EASY? Nope, up to you and how much you are suffering vis-a-vis body beautiful or chaotic mind! By the way there is also something called the return diet from fasting which is more crucial than the fasting itself. That’s why I say for any serious fasting to sort out long-standing health issues it’s advisable to go to an Ayurveda or Naturopathy hospital/retreat/centre where there is qualified guidance, supervision and service. You can’t do it all by yourself, not long-term fasting for resolving health issues and it’s not like you may go back to old hedonistic ways once a fast is over. Lifestyle modification is required forever as in as long as you live…don’t waste money and time if you’re only interested in temporary confetti changes!

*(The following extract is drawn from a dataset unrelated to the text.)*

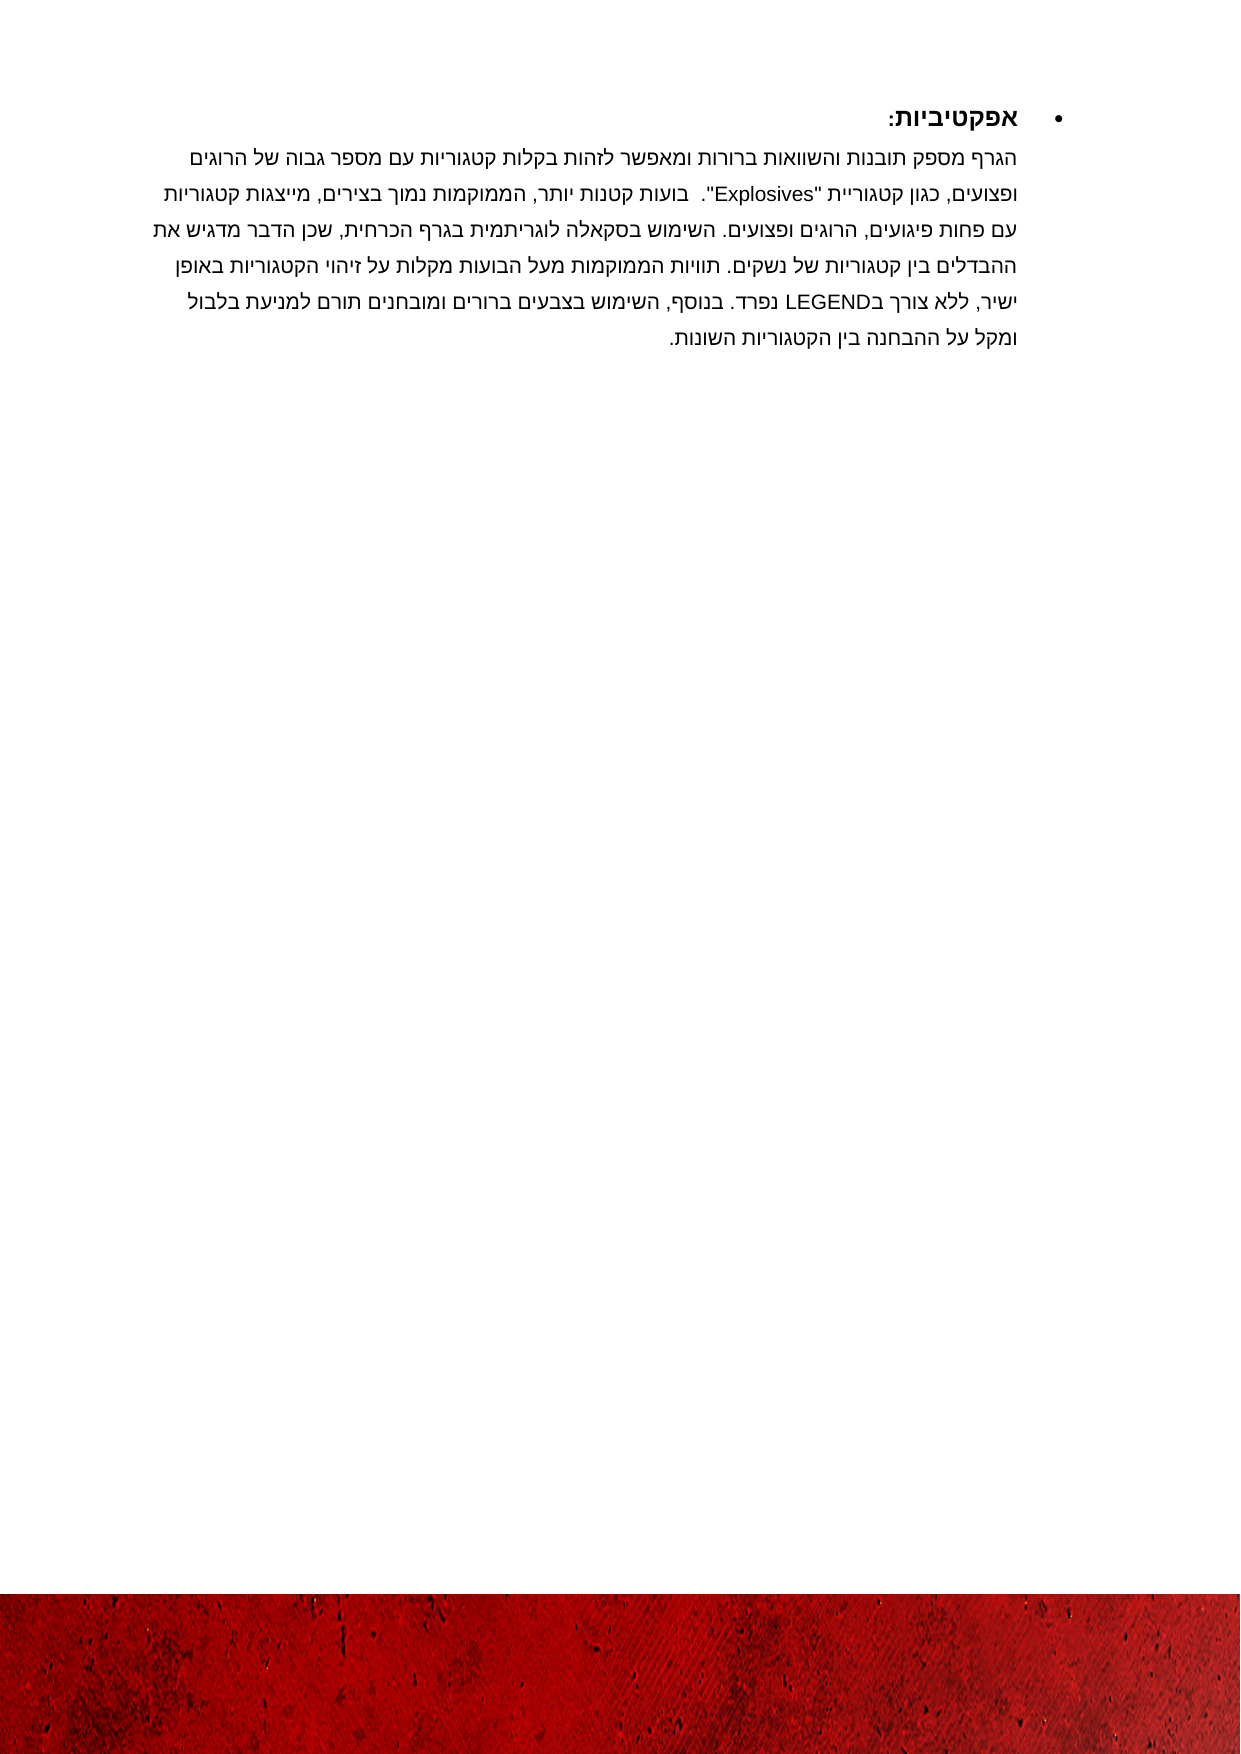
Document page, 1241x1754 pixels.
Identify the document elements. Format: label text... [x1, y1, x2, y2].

picture [0, 1594, 1240, 1754]
list אפקטיביות: [148, 103, 1055, 131]
list הגרף מספק תובנות והשוואות ברורות ומאפשר לזהות בקלות קטגוריות עם מספר גבוה של הרוגים ופצועים, כגון קטגוריית "Explosives". בועות קטנות יותר, הממוקמות נמוך בצירים, מייצגות קטגוריות עם פחות פיגועים, הרוגים ופצועים. השימוש בסקאלה לוגריתמית בגרף הכרחית, שכן הדבר מדגיש את ההבדלים בין קטגוריות של נשקים. תוויות הממוקמות מעל הבועות מקלות על זיהוי הקטגוריות באופן ישיר, ללא צורך בLEGEND נפרד. בנוסף, השימוש בצבעים ברורים ומובחנים תורם למניעת בלבול ומקל על ההבחנה בין הקטגוריות השונות. [148, 146, 1018, 349]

`Dhanwantari’ comes with a chapter on home remedies which are very interesting, this book is a worthy buy and you’ll thank me for it. (`Thus Says Ayurveda’ by Dr Shri Balaji Tambe, next week, watch this space).
POSTSCRIPT: Café Tato in Panaji town offers a superlicious `turmeric milk’ (`30) if you’re interested, and Café Real has `hot jeera paani.’ Down south India folk start the day drinking warm jeera paani (cumin seed boiled water)…and I’m warming up to the idea myself these days.